Mental health is less systematically monitored, but is widely acknowledged to be getting worse. Violence has also been internalised within families. An 8 year old child has experienced three wars in his or her lifetime; what peace, what fear free childhood can they imagine? And progressively, with each new bombardment, education immunises less successfully against the loss of hope. No one is blind to the daily accumulation of garbage in the streets and the absence of progress to a better environment. In the US, studies have shown the dulling impact of bad neighbourhoods. In Gaza, environmental nuisance is a fact of life and a universal presence. The air is laced with the faint aroma of municipal refuse tip.
Gaza has the world’s highest unemployment rate, 43% according to the World Bank. Work gives people status, it shows them something they couldn’t achieve on their own, it fills our time, and gives us dignity. It gives us ambition. Worklessness impacts on everyone in Gaza. So cement also comes to represent jobs—something to mobilise a nation in enforced idleness, squalor, dependency, and hopelessness.
We arrived in Gaza shortly after the Nepal earthquake; the images of destruction there resonated, but the images of relief efforts did not. Gaza continues in a worse state than many disaster areas around the world. In Nepal, the aid agencies came in expecting to restore infrastructure, expecting food aid and social welfare to be short term, expecting essential services to be re-established, and expecting to help people back onto their feet. But in Gaza that cannot happen. Eighty per cent of the population is reliant on continuing UNRWA support, because of the blockade. Nothing reaches Gaza without Israel’s approval—not cement, not gasoline, not Pepsi, not even public health professionals.
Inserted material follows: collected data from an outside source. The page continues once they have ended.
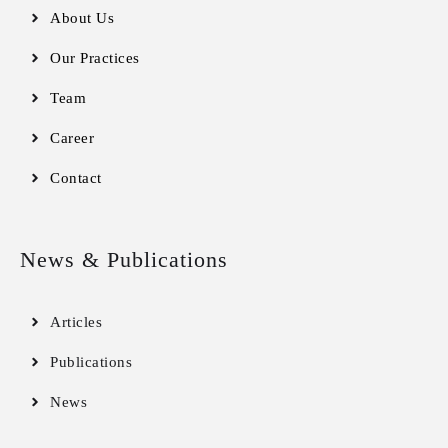
About Us
Our Practices
Team
Career
Contact
News & Publications
Articles
Publications
News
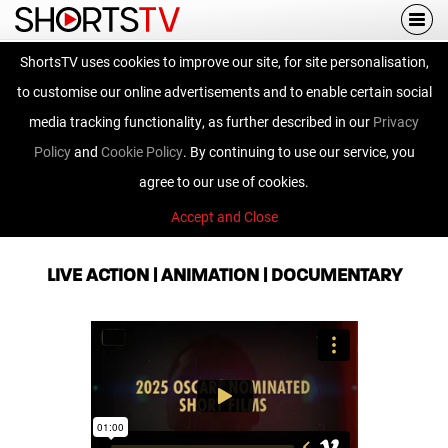
Togg
navi
ShortsTV uses cookies to improve our site, for site personalisation,
Road to the Big
to customise our online advertisements and to enable certain social
Screen
media tracking functionality, as further described in our
Privacy
Policy
and
Cookie Policy
. By continuing to use our service, you
agree to our use of cookies.
Accept and Close
OSCAR® Nominated Short Films
LIVE ACTION | ANIMATION | DOCUMENTARY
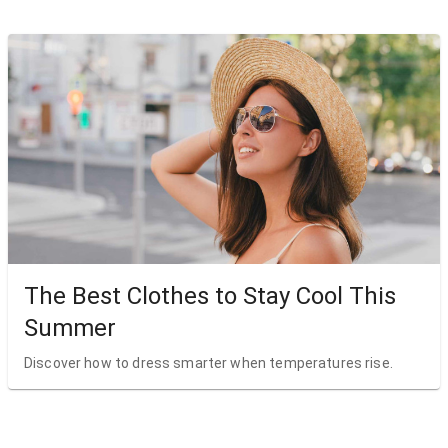
The Best Clothes to Stay Cool This
Summer
Discover how to dress smarter when temperatures rise.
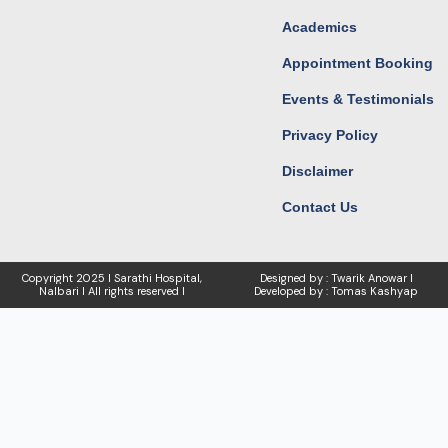
Academics
Appointment Booking
Events & Testimonials
Privacy Policy
Disclaimer
Contact Us
Copyright
2025 I Sarathi Hospital,
Designed by : Twarik Anowar I
Nalbari I
All rights reserved I
Developed by : Tomas Kashyap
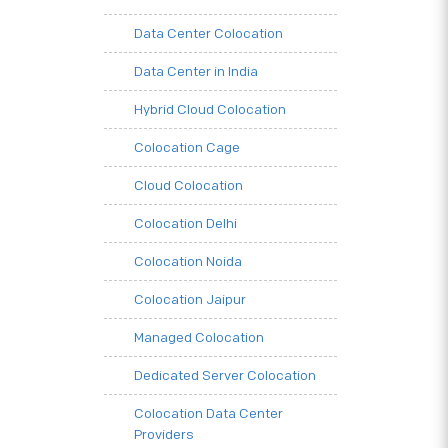
Data Center Colocation
Data Center in India
Hybrid Cloud Colocation
Colocation Cage
Cloud Colocation
Colocation Delhi
Colocation Noida
Colocation Jaipur
Managed Colocation
Dedicated Server Colocation
Colocation Data Center
Providers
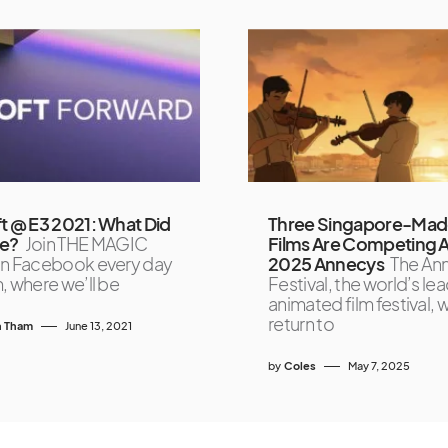
t @ E3 2021: What Did
Three Singapore-Ma
e?
Join THE MAGIC
Films Are Competing A
n Facebook every day
2025 Annecys
The An
, where we’ll be
Festival, the world’s le
animated film festival, wi
return to
 Tham
June 13, 2021
by
Coles
May 7, 2025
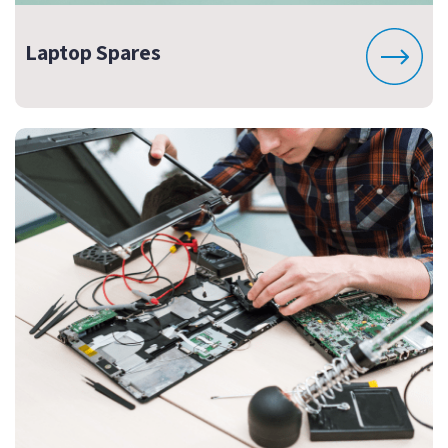
Laptop Spares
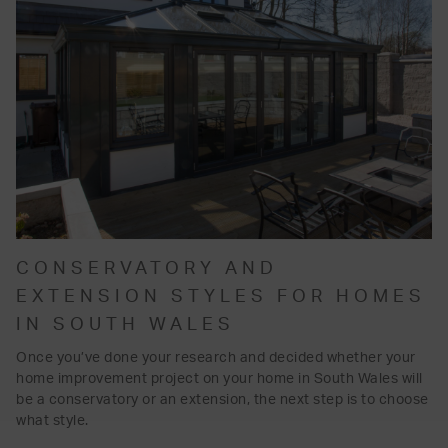
CONSERVATORY AND
EXTENSION STYLES FOR HOMES
IN SOUTH WALES
Once you’ve done your research and decided whether your
home improvement project on your home in South Wales will
be a conservatory or an extension, the next step is to choose
what style.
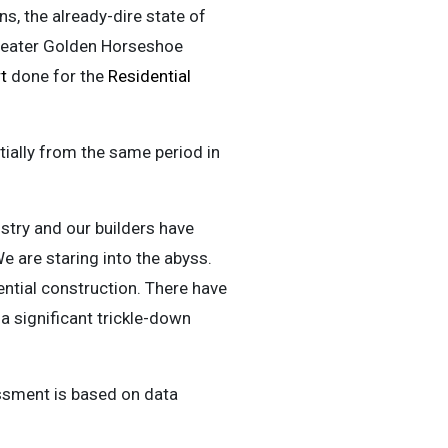
, the already-dire state of
Greater Golden Horseshoe
t
done for the
Residential
tially from the same period in
ustry and our builders have
 are staring into the abyss.
ential construction. There have
 a significant trickle-down
ssment is based on data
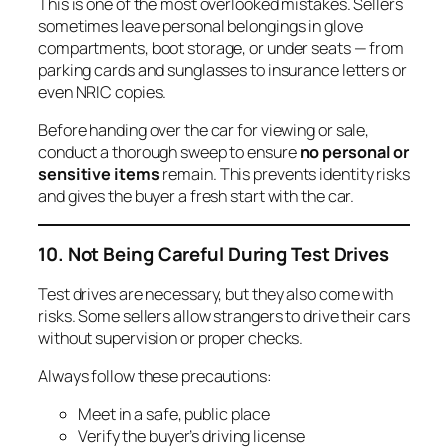
This is one of the most overlooked mistakes. Sellers
sometimes leave personal belongings in glove
compartments, boot storage, or under seats — from
parking cards and sunglasses to insurance letters or
even NRIC copies.
Before handing over the car for viewing or sale,
conduct a thorough sweep to ensure
no personal or
sensitive items
remain. This prevents identity risks
and gives the buyer a fresh start with the car.
10. Not Being Careful During Test Drives
Test drives are necessary, but they also come with
risks. Some sellers allow strangers to drive their cars
without supervision or proper checks.
Always follow these precautions:
Meet in a safe, public place
Verify the buyer’s driving license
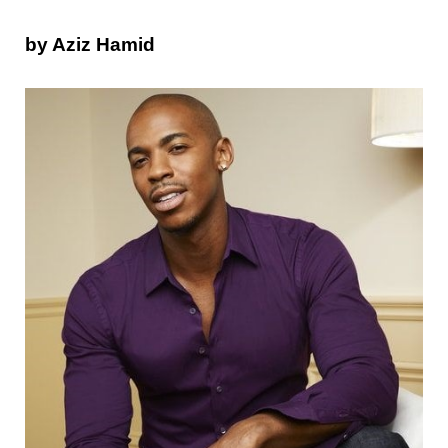
by Aziz Hamid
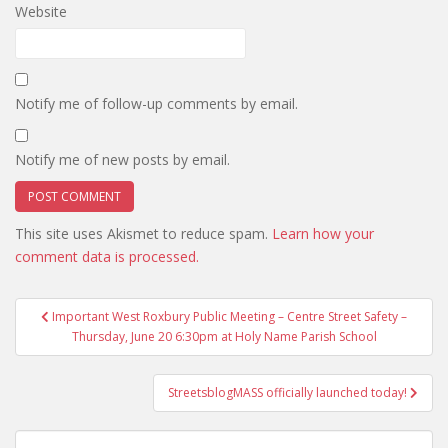
Website
Notify me of follow-up comments by email.
Notify me of new posts by email.
This site uses Akismet to reduce spam.
Learn how your
comment data is processed.
Post
Important West Roxbury Public Meeting – Centre Street Safety –
navigation
Thursday, June 20 6:30pm at Holy Name Parish School
StreetsblogMASS officially launched today!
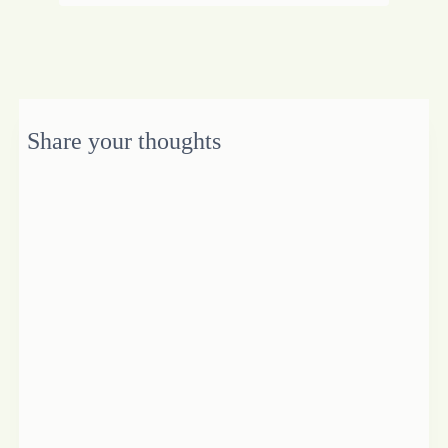
Share your thoughts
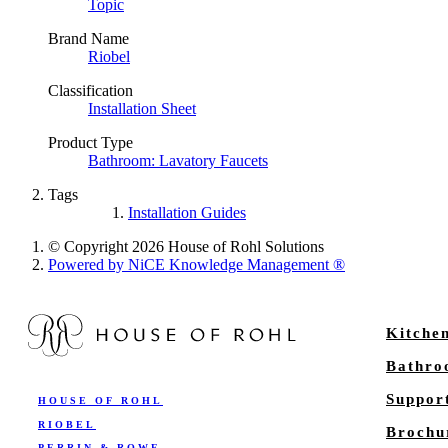
Topic
Brand Name
Riobel
Classification
Installation Sheet
Product Type
Bathroom: Lavatory Faucets
Tags
Installation Guides
© Copyright 2026 House of Rohl Solutions
Powered by NiCE Knowledge Management
®
Kitche
Bathr
Suppor
HOUSE OF ROHL
RIOBEL
Brochu
PERRIN & ROWE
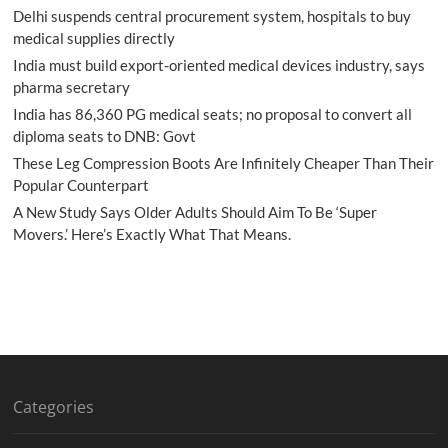
Delhi suspends central procurement system, hospitals to buy
medical supplies directly
India must build export-oriented medical devices industry, says
pharma secretary
India has 86,360 PG medical seats; no proposal to convert all
diploma seats to DNB: Govt
These Leg Compression Boots Are Infinitely Cheaper Than Their
Popular Counterpart
A New Study Says Older Adults Should Aim To Be ‘Super
Movers.’ Here’s Exactly What That Means.
Categories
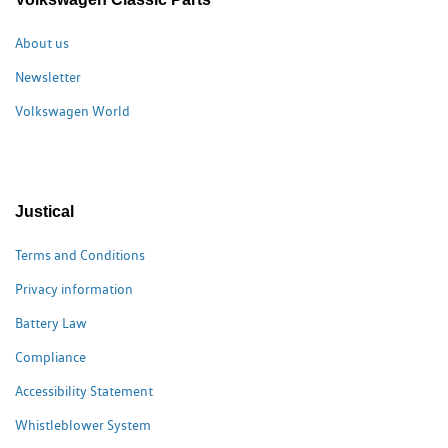
About us
Newsletter
Volkswagen World
Justical
Terms and Conditions
Privacy information
Battery Law
Compliance
Accessibility Statement
Whistleblower System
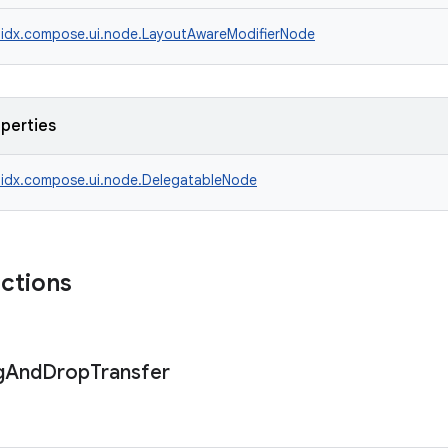
idx.compose.ui.node.LayoutAwareModifierNode
operties
idx.compose.ui.node.DelegatableNode
nctions
g
And
Drop
Transfer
The Gaza scientific and health communities hunger for intellectual exchange. The School of Public Health in Gaza exemplifies all the best in multidisciplinary public health—their epidemiologists and health service managers demonstrate their inspiring qualities as public health practitioners. Mechanical engineers and water quality scientists, nurses and psychologists, doctors and surgeons, proudly proclaim their masters degrees in public health. As a public health community, as health specialists, as public servants, and as people who can improve health, all we can try to do is come together across sectarian divides for the benefit of the people we try to serve.
Our visit is welcomed as a source of hope—if inspirational for them, how much more so for us? We agree to plan an international meeting on public health in crisis zones next year in Gaza. If we cannot bring cement, we will nevertheless cement relations. As one of ASPHER’s past presidents Ulrich Laaser said on this visit, “Public health should be territory on which enemies can come together.”
There has to be a vision for taking away the rubble and investing in the regeneration of Gaza. As a director of public health in Sandwell in the West Midlands of England, I saw 90 of 120 high-rise blocks razed to the ground over 15 years. In some cases, like Hamilton House in Smethwick, the demolition resulted in a 95% recycling of rubble to new road projects. The costs of demolition and redevelopment are known and obviously more straightforward in the UK. But how could this be done in Gaza? The destruction has been surveyed. Someone has to calculate how to rebuild, where the rubble will go, what are the priority areas for rebuilding? Residential? Care facilities? Sanitation? Desalination? Health services? How much will it cost? William Beveridge designed a welfare state for the UK in the deepest point of the Second World War. For sure, if the cement doesn’t come, the rockets will likely continue to fly. Political leaders on both sides of the concrete wall need to change their mindsets. If there is no vision the people will continue to suffer.
John Middleton FFPH, Hon FRCPL is an independent consultant in public health and honorary reader in public health at Birmingham University. He was formerly vice president of the UK Faculty of Public Health, and in this capacity he was a member of a delegation of the Association of Schools of Public Health in the European Region (ASPHER) to Gaza, 5-7 June 2015.
He has read and understood BMJ declaration on conflicts of interest and confirms that he has none.